Glen Capuano from the data insights firm .id explained that Australia’s birth rate has been in decline since its 1961 peak of 3.54, only briefly rising above 2 during 2008-2009, spurred by the government’s baby bonus initiative.
This trend is consistent with global patterns, Capuano noted, though further significant declines are not anticipated.
Demographers are particularly concerned with the increasing age of first-time parents, currently averaging 32.1 years for mothers and 33.9 years for fathers.
Factors such as economic pressures, diminishing hopes of homeownership, educational pursuits, and career ambitions are contributing to the decision to delay starting a family.
And breaking down demographics at a local level bears this out, with more children being born, and earlier, in more affordable regional areas and the outer suburbs of big cities.
“They’re areas where you can, presuming you’re a decent salary, afford housing,” Capuano said.
Migrants to Australia, usually stereotyped – sometimes negatively – as having larger families, are also bucking the trend.
Capuano said birth rates to couples resident in but not born in Australia were actually lower than those of Australian-born couples.
He said these trends meant Australia needed to consider how it could support new families – and how the country should look at immigration.
“If you have a look at these birth rates, population decline sets in at around 2050,” Capuano said.
That’s when deaths per year begin to outnumber births per year.
“We want to avoid a situation like they have in Japan, where they’re losing one million people more a year than are being born,” he said.
Emeritus Professor of Demography Peter McDonald from the Australian National University points to flaws in the methodology used to calculate Australia’s birth rate, saying Australians, as in citizens, had one of the highest birth rates in OECD countries.
He points to the “impossible scenario” of births in Victoria rising 9400 in 2024, while falling nationally by 4100.
“According to Births Australia 2024, from 2023 to 2024, the number of births in Victoria increased by 9400 while, in the rest of Australia, the number of births fell by 4100.
“This does not reflect reality because the births data are births by year of registration, not by year of occurrence,” he said.
“Registrars in NSW and Victoria very often do not process the births that have occurred in sufficient time for them to be included in the ABS stats for a year, but then excess births are recorded in the following year when the registrations catch up.”

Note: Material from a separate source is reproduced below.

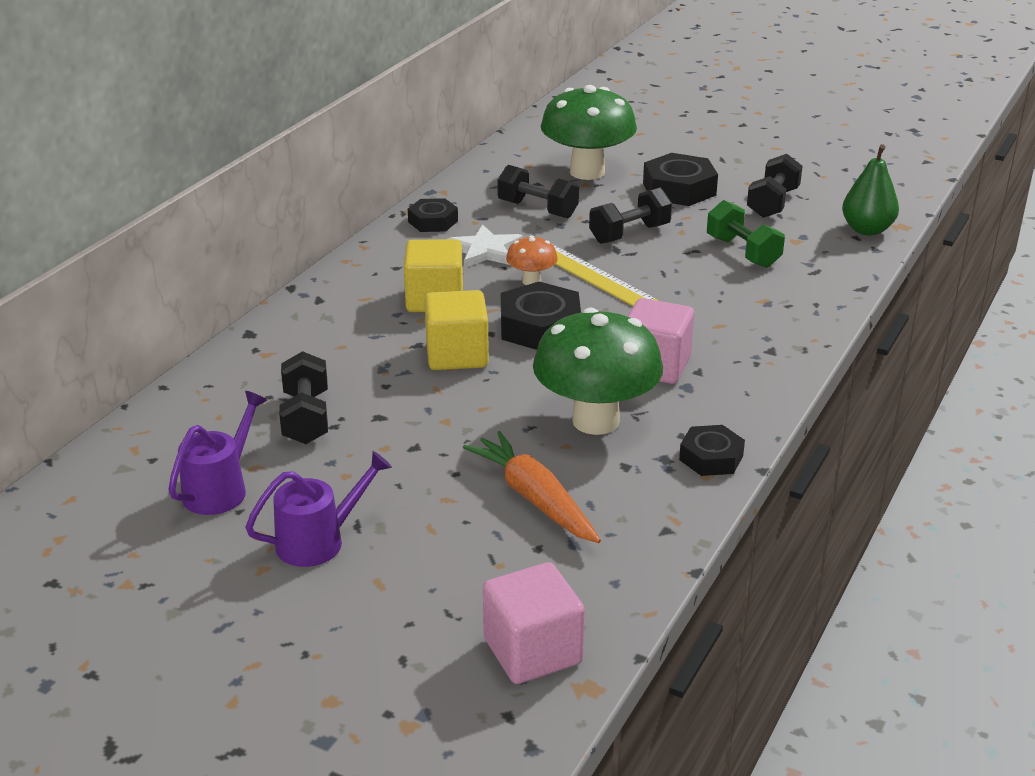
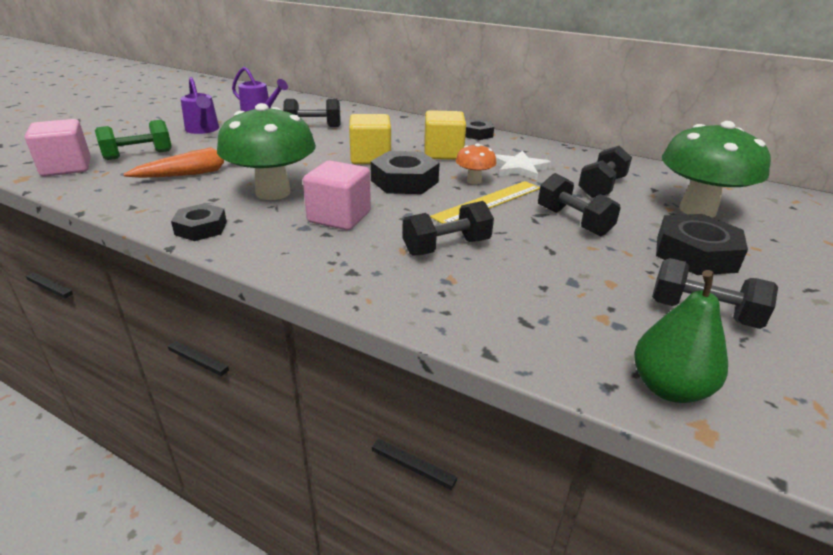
camera: 90 degrees right, 0 degrees up
(433, 221) = (560, 154): black nut -> black nut (477, 134)
(705, 301) = (446, 247): none -> black dumbbell
(743, 252) = (557, 277): green dumbbell -> green dumbbell (138, 155)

The ABS noted the same phenomenon in its report.
“Births Australia 2024 shows that the average number of births that women have had by age 50 was most recently 2.02 and this number has been flat for the past five years,” McDonald said.
“This, termed cohort fertility, is a better way to measure fertility because the annual number, the total fertility rate (TFR), is affected by the delay of births, most of which take place at a future time.”
He said another reason for the falling TFR was a surge in Australia’s “temporary” population, such as international students, whose fertility rate was “close to zero”.
“As an indication of this effect, the TFR in 2024 was 1.64 for Australia women and 1.25 for overseas-born women. A rate of 1.64 is one of the highest in the OECD countries,” he said.
“The result is that Australia is one of the youngest countries in the OECD and, while we are ageing and will continue to age, the rate and final level of population ageing is much more manageable than it is in most OECD countries.”